3 short prose meditations

What can happen in few seconds.

I stand, still breathing, but internally torn. My hands are shivering and my vision is getting blurred. The world is spinning around me, and I am still standing in this same place. My soul is bleeding, my eyes are so numb to close, and my body is so fragile to carry itself. Instead of keep walking I am stuck, digging a hole under me. Seconds turned to hours. Guilt dragged me down this rotten hole. Am falling, I try to catch up my breath but I can’t. Its like am miles under water and helplessly fighting to reach the top and breathe. I feel heat surrounding me, its getting more intense. Is it fire?
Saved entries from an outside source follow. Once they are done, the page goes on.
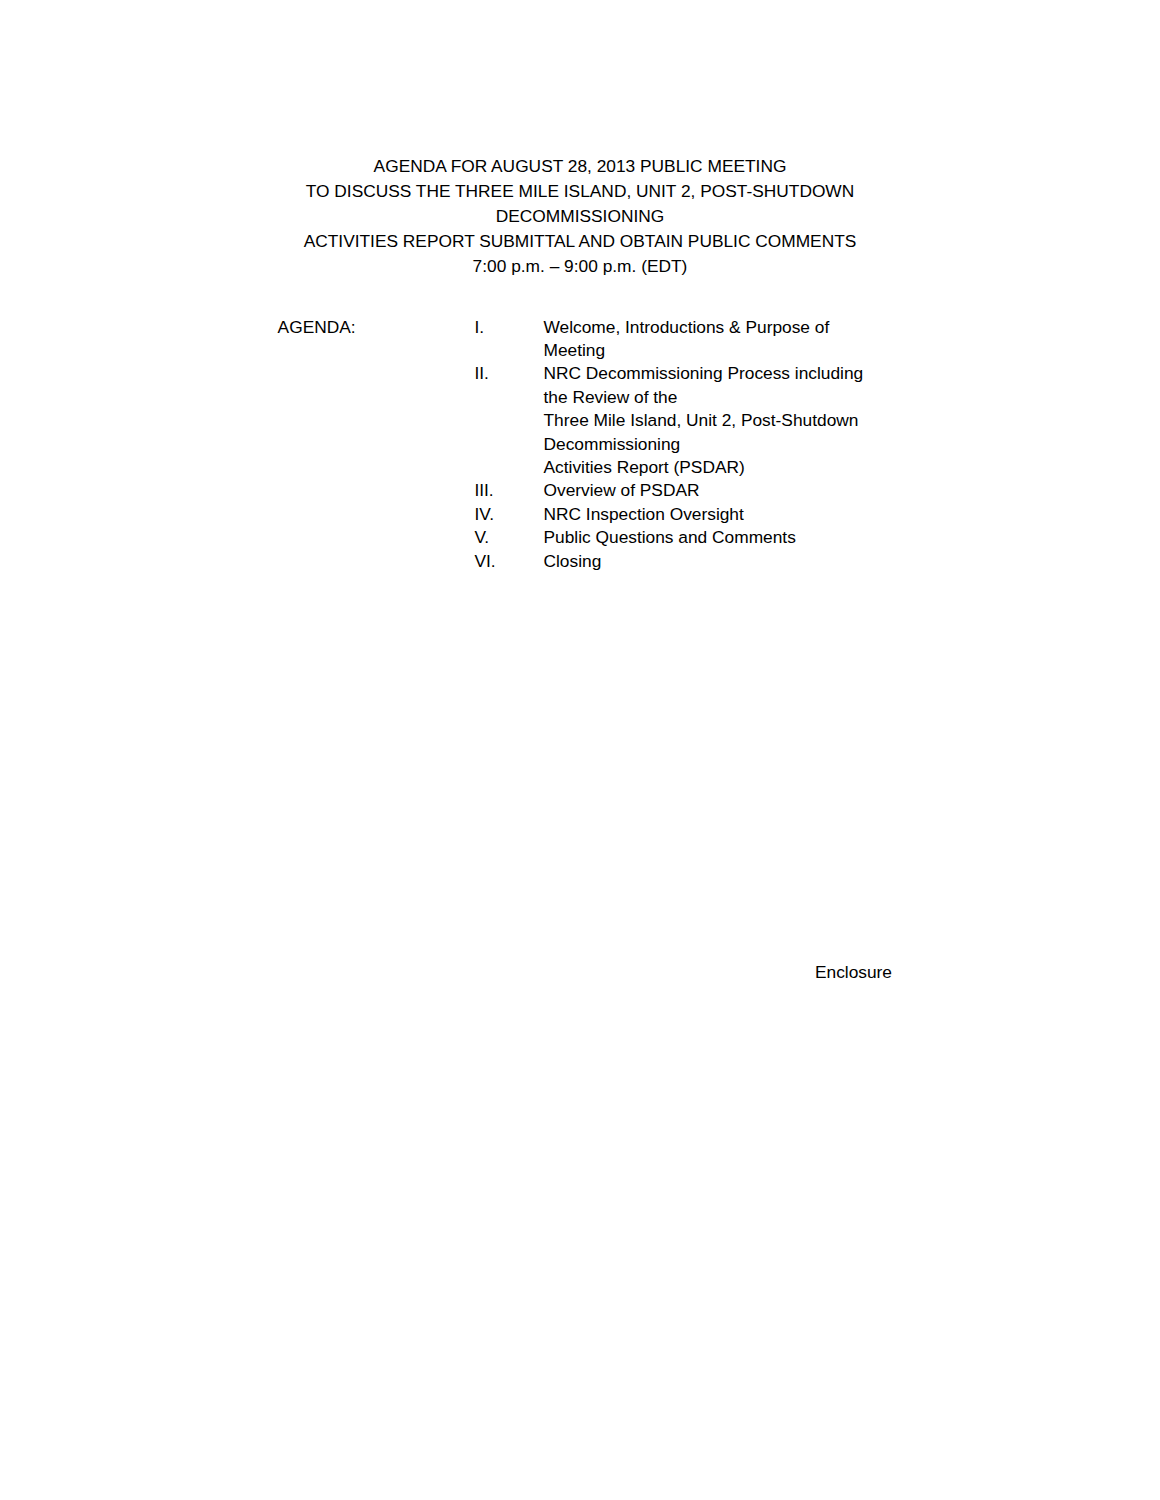AGENDA FOR AUGUST 28, 2013 PUBLIC MEETING
TO DISCUSS THE THREE MILE ISLAND, UNIT 2, POST-SHUTDOWN DECOMMISSIONING
ACTIVITIES REPORT SUBMITTAL AND OBTAIN PUBLIC COMMENTS
7:00 p.m. – 9:00 p.m. (EDT)
| AGENDA: | I. | Welcome, Introductions & Purpose of Meeting |
| | II. | NRC Decommissioning Process including the Review of the Three Mile Island, Unit 2, Post-Shutdown Decommissioning Activities Report (PSDAR) |
| | III. | Overview of PSDAR |
| | IV. | NRC Inspection Oversight |
| | V. | Public Questions and Comments |
| | VI. | Closing |
Enclosure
I can’t tell because all I see is smoke covering the place. My tears found their common way down my cheeks. The house is burning up .yellow flames swallowing up everything around. I find my self trapped in my room. I have few seconds to say my prayers.
These few seconds passed, I opened my eyes and realized the reality around me. I was lying on the floor, feeling the peoples’ tension outside and hearing their whispers. The door opened, someone came to save me, and there I was relieved.
 
 
Expect it when you least expect it.
 
I stand, still waiting for him to approach me. I am craving for a look from his eyes or a smile from his lips. My heart starts beating faster. I am mentally frozen and emotionally melted. The moment I saw him, I closed my eyes with sigh and memories dragged down like a water fall. It is as if yesterday we were together.
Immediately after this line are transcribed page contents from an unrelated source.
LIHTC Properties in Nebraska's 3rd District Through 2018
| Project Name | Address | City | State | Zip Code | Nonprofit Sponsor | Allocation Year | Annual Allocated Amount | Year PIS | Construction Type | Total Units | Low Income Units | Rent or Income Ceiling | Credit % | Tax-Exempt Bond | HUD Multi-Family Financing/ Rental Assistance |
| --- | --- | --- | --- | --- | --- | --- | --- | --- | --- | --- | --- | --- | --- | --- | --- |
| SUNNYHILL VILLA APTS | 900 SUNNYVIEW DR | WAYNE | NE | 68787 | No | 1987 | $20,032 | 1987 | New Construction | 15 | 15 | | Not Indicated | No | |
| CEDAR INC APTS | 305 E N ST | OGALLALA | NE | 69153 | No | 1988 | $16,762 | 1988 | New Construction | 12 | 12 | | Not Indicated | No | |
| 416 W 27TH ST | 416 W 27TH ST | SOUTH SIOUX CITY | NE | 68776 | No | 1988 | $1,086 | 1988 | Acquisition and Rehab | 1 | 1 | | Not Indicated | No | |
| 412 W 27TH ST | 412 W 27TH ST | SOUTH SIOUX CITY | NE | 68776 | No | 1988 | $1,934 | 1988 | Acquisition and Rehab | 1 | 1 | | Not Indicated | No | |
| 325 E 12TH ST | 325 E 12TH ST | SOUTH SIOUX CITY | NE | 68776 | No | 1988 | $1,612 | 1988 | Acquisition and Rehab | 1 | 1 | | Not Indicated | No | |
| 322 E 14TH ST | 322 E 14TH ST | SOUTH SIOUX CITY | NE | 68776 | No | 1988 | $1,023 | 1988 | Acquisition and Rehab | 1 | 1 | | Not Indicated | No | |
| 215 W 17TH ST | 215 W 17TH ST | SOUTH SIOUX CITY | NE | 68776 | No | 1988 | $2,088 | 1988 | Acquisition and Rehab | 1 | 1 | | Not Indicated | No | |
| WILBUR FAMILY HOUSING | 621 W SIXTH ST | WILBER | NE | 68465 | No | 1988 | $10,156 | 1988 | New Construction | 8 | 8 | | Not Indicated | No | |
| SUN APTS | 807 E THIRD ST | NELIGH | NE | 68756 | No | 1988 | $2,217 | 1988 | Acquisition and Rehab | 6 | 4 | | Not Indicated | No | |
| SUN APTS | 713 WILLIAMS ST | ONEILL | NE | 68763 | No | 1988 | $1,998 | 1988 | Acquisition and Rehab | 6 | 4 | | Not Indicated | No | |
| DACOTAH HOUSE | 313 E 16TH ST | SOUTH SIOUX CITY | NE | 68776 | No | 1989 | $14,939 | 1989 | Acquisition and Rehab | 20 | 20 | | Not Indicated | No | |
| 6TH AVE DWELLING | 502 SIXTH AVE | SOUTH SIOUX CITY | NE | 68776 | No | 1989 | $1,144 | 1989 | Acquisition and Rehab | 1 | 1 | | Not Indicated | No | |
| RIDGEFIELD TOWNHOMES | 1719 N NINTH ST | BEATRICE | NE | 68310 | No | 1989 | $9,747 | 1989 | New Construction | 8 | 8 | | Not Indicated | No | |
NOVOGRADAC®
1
I suddenly felt a heavy block on my heart, as if it was squeezed and there is no air getting in. I kept walking until I was outside. I took a deep breath, and trapped my tears inside .I looked at the sky, it was black with the moon so bright and the stars perfectly scattered. I felt someone coming. I wanted to turn around but I was absorbed in this view. This person is getting closer and closer,he then huged me like a baby hugs his teddy bear. I smelled his perfume. It was him! Neither time nor distance can separate two lovers.
 
 
 
Behind the view.

I stand, still gazing with a lively imagination.
How can it hang up there? It is bright and shiny; ironically it will be irritating to look at more than few seconds. The sun encloses all planets, starting from earth, and imposes its absolute power egoistically. I wish I had such power, that endless power. Humans seem powerful yet they are the weakest creatures ever. They try to fight and rebel; however they end up dead, with their corpse under the sand, disgracefully eaten by bugs and insects. How creepy is this world!
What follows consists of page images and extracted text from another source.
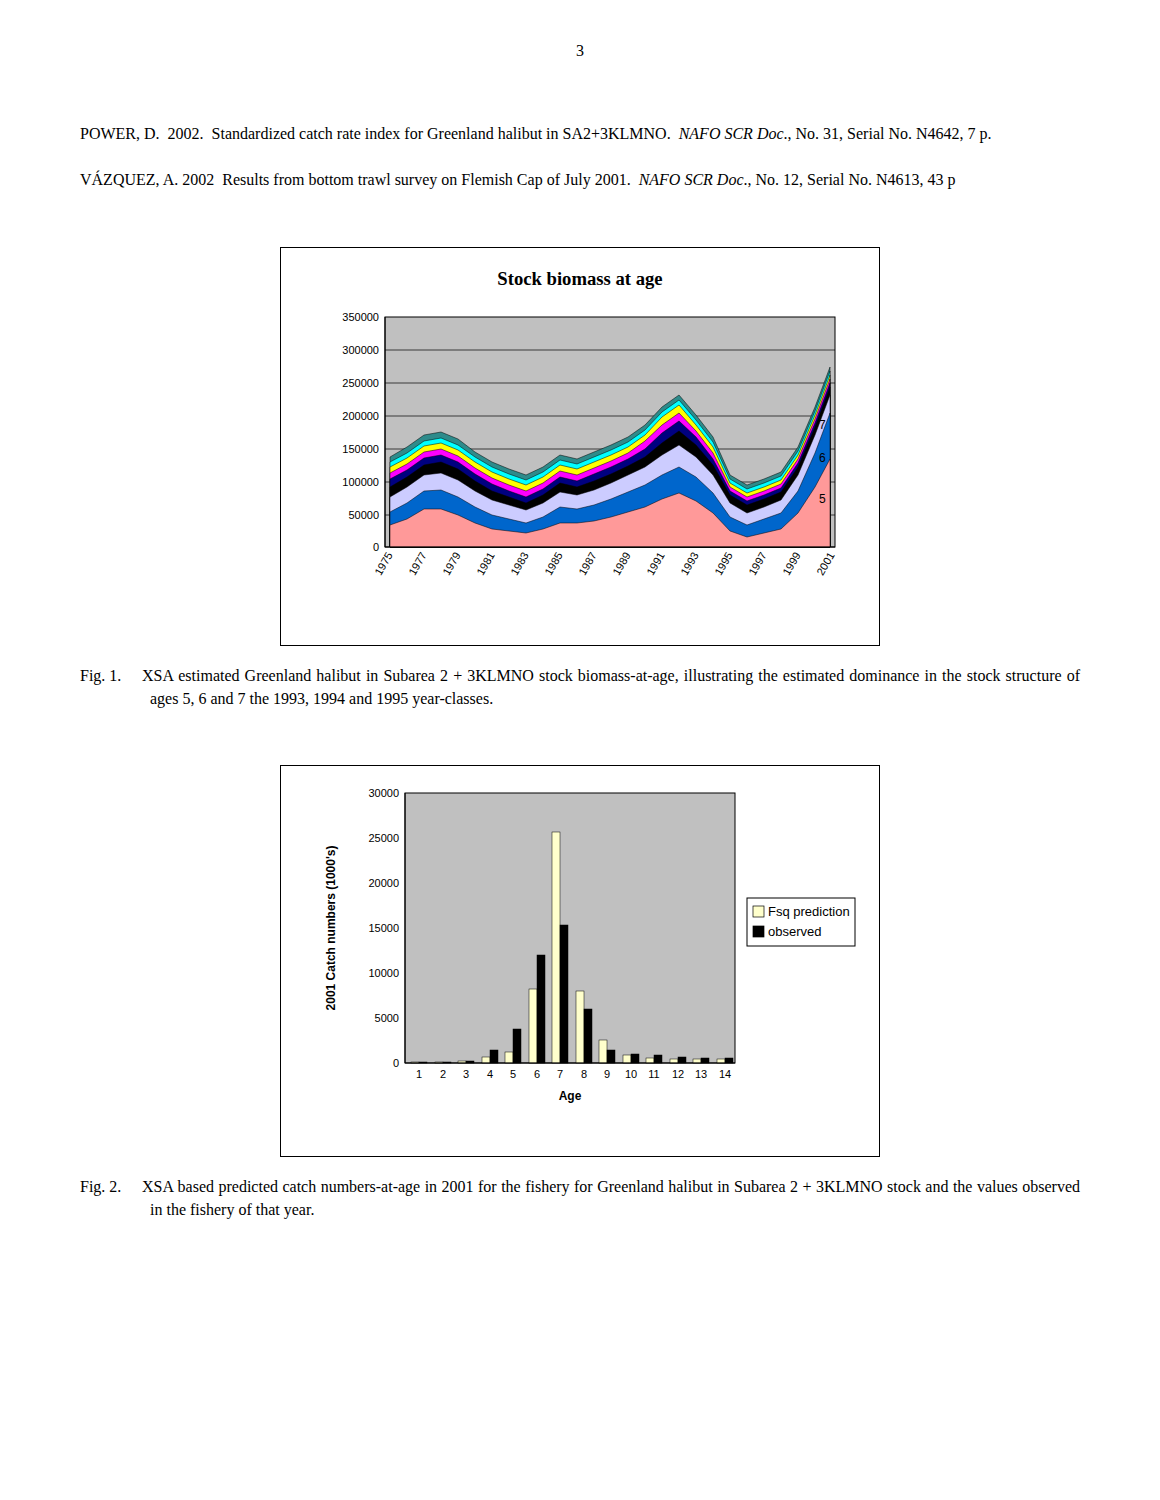3
POWER, D. 2002. Standardized catch rate index for Greenland halibut in SA2+3KLMNO. NAFO SCR Doc., No. 31, Serial No. N4642, 7 p.
VÁZQUEZ, A. 2002 Results from bottom trawl survey on Flemish Cap of July 2001. NAFO SCR Doc., No. 12, Serial No. N4613, 43 p
Stock biomass at age
350000 300000 250000 200000 150000 100000 50000 0 7 6 5 1975 1977 1979 1981 1983 1985 1987 1989 1991 1993 1995 1997 1999 2001
Fig. 1. XSA estimated Greenland halibut in Subarea 2 + 3KLMNO stock biomass-at-age, illustrating the estimated dominance in the stock structure of ages 5, 6 and 7 the 1993, 1994 and 1995 year-classes.
30000 25000 20000 15000 10000 5000 0 2001 Catch numbers (1000's) 1 2 3 4 5 6 7 8 9 10 11 12 13 14 Age Fsq prediction observed
Fig. 2. XSA based predicted catch numbers-at-age in 2001 for the fishery for Greenland halibut in Subarea 2 + 3KLMNO stock and the values observed in the fishery of that year.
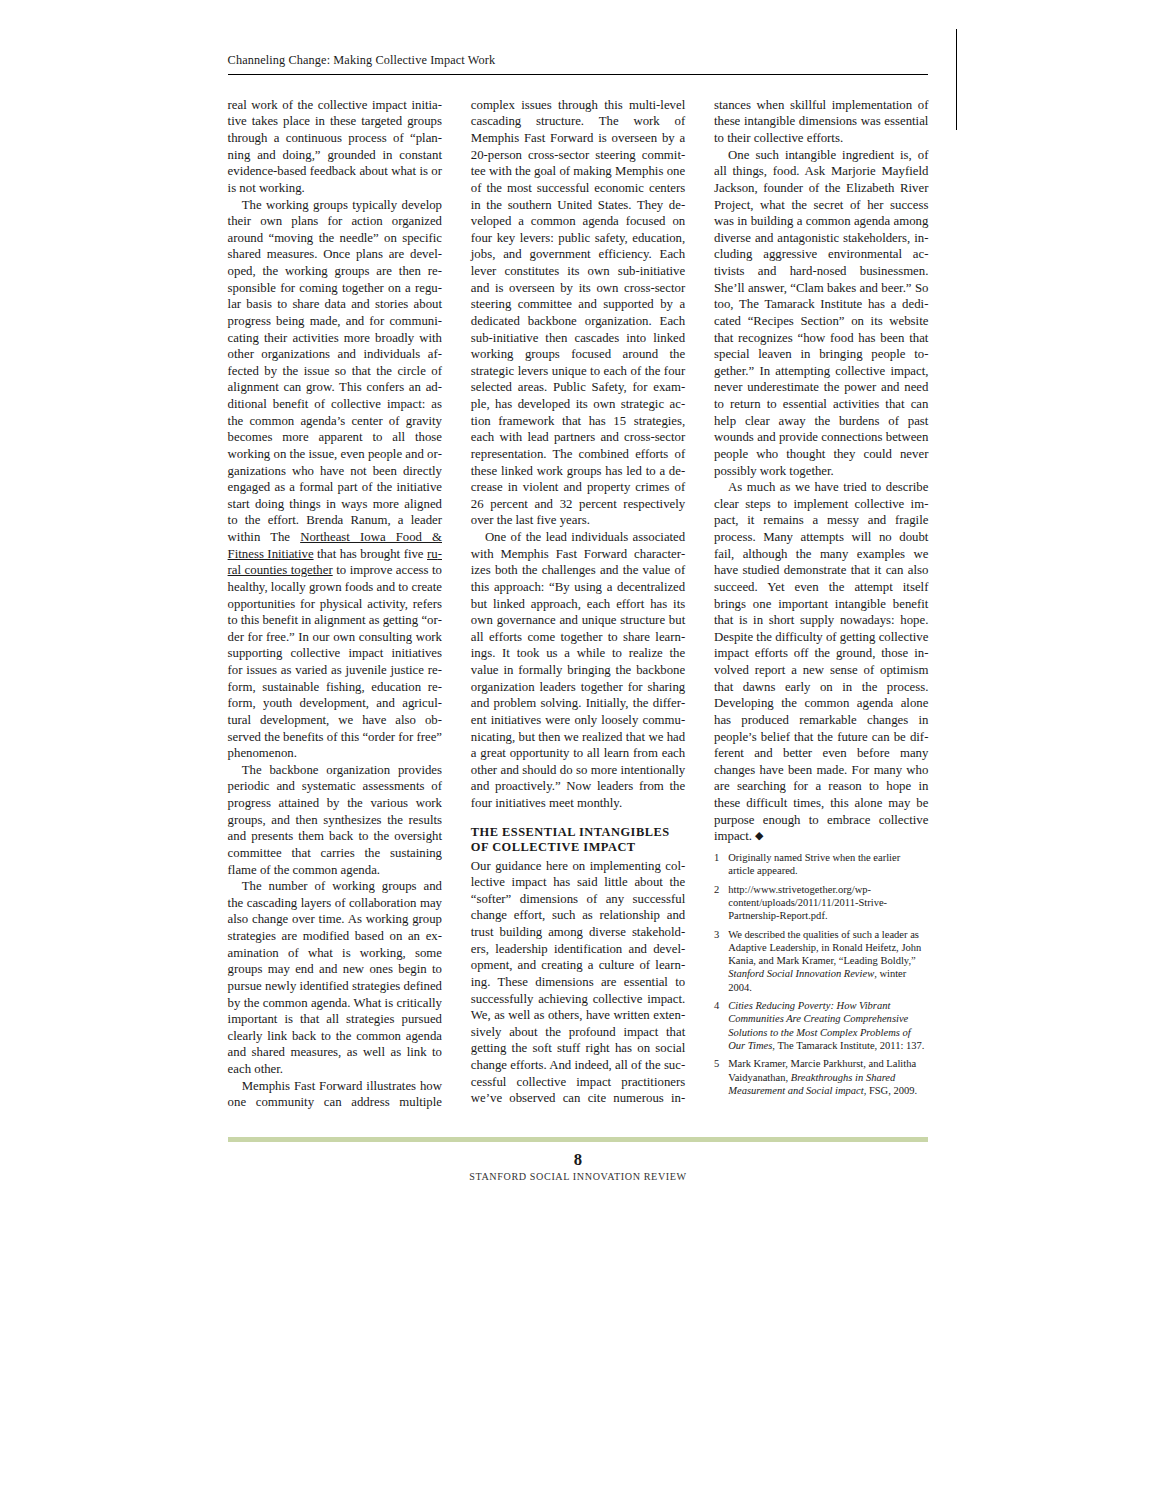Channeling Change: Making Collective Impact Work
real work of the collective impact initiative takes place in these targeted groups through a continuous process of “planning and doing,” grounded in constant evidence-based feedback about what is or is not working.
The working groups typically develop their own plans for action organized around “moving the needle” on specific shared measures. Once plans are developed, the working groups are then responsible for coming together on a regular basis to share data and stories about progress being made, and for communicating their activities more broadly with other organizations and individuals affected by the issue so that the circle of alignment can grow. This confers an additional benefit of collective impact: as the common agenda’s center of gravity becomes more apparent to all those working on the issue, even people and organizations who have not been directly engaged as a formal part of the initiative start doing things in ways more aligned to the effort. Brenda Ranum, a leader within The Northeast Iowa Food & Fitness Initiative that has brought five rural counties together to improve access to healthy, locally grown foods and to create opportunities for physical activity, refers to this benefit in alignment as getting “order for free.” In our own consulting work supporting collective impact initiatives for issues as varied as juvenile justice reform, sustainable fishing, education reform, youth development, and agricultural development, we have also observed the benefits of this “order for free” phenomenon.
The backbone organization provides periodic and systematic assessments of progress attained by the various work groups, and then synthesizes the results and presents them back to the oversight committee that carries the sustaining flame of the common agenda.
The number of working groups and the cascading layers of collaboration may also change over time. As working group strategies are modified based on an examination of what is working, some groups may end and new ones begin to pursue newly identified strategies defined by the common agenda. What is critically important is that all strategies pursued clearly link back to the common agenda and shared measures, as well as link to each other.
Memphis Fast Forward illustrates how one community can address multiple complex issues through this multi-level cascading structure. The work of Memphis Fast Forward is overseen by a 20-person cross-sector steering committee with the goal of making Memphis one of the most successful economic centers in the southern United States. They developed a common agenda focused on four key levers: public safety, education, jobs, and government efficiency. Each lever constitutes its own sub-initiative and is overseen by its own cross-sector steering committee and supported by a dedicated backbone organization. Each sub-initiative then cascades into linked working groups focused around the strategic levers unique to each of the four selected areas. Public Safety, for example, has developed its own strategic action framework that has 15 strategies, each with lead partners and cross-sector representation. The combined efforts of these linked work groups has led to a decrease in violent and property crimes of 26 percent and 32 percent respectively over the last five years.
One of the lead individuals associated with Memphis Fast Forward characterizes both the challenges and the value of this approach: “By using a decentralized but linked approach, each effort has its own governance and unique structure but all efforts come together to share learnings. It took us a while to realize the value in formally bringing the backbone organization leaders together for sharing and problem solving. Initially, the different initiatives were only loosely communicating, but then we realized that we had a great opportunity to all learn from each other and should do so more intentionally and proactively.” Now leaders from the four initiatives meet monthly.
The Essential Intangibles
of Collective Impact
Our guidance here on implementing collective impact has said little about the “softer” dimensions of any successful change effort, such as relationship and trust building among diverse stakeholders, leadership identification and development, and creating a culture of learning. These dimensions are essential to successfully achieving collective impact. We, as well as others, have written extensively about the profound impact that getting the soft stuff right has on social change efforts. And indeed, all of the successful collective impact practitioners we’ve observed can cite numerous instances when skillful implementation of these intangible dimensions was essential to their collective efforts.
One such intangible ingredient is, of all things, food. Ask Marjorie Mayfield Jackson, founder of the Elizabeth River Project, what the secret of her success was in building a common agenda among diverse and antagonistic stakeholders, including aggressive environmental activists and hard-nosed businessmen. She’ll answer, “Clam bakes and beer.” So too, The Tamarack Institute has a dedicated “Recipes Section” on its website that recognizes “how food has been that special leaven in bringing people together.” In attempting collective impact, never underestimate the power and need to return to essential activities that can help clear away the burdens of past wounds and provide connections between people who thought they could never possibly work together.
As much as we have tried to describe clear steps to implement collective impact, it remains a messy and fragile process. Many attempts will no doubt fail, although the many examples we have studied demonstrate that it can also succeed. Yet even the attempt itself brings one important intangible benefit that is in short supply nowadays: hope. Despite the difficulty of getting collective impact efforts off the ground, those involved report a new sense of optimism that dawns early on in the process. Developing the common agenda alone has produced remarkable changes in people’s belief that the future can be different and better even before many changes have been made. For many who are searching for a reason to hope in these difficult times, this alone may be purpose enough to embrace collective impact. ◆
Originally named Strive when the earlier article appeared.
http://www.strivetogether.org/wp-content/uploads/2011/11/2011-Strive-Partnership-Report.pdf.
We described the qualities of such a leader as Adaptive Leadership, in Ronald Heifetz, John Kania, and Mark Kramer, “Leading Boldly,” Stanford Social Innovation Review, winter 2004.
Cities Reducing Poverty: How Vibrant Communities Are Creating Comprehensive Solutions to the Most Complex Problems of Our Times, The Tamarack Institute, 2011: 137.
Mark Kramer, Marcie Parkhurst, and Lalitha Vaidyanathan, Breakthroughs in Shared Measurement and Social impact, FSG, 2009.
8
Stanford Social Innovation Review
I sit on this rock, looking at the sea and watching the sunset. Even though the sun is so powerful, it timidly leaves the sky for the moon to shine. Thoughts come to my mind. For instance, why are humans so greedy and selfish? They want everything for themselves. They are happy, they want to be happier. They are rich, they want more money. And if they have the chance to live more than one life, they would aim for that too. You barely see a satisfied person. However, if we see it from another corner, this may be a push for our ambitions and motivations.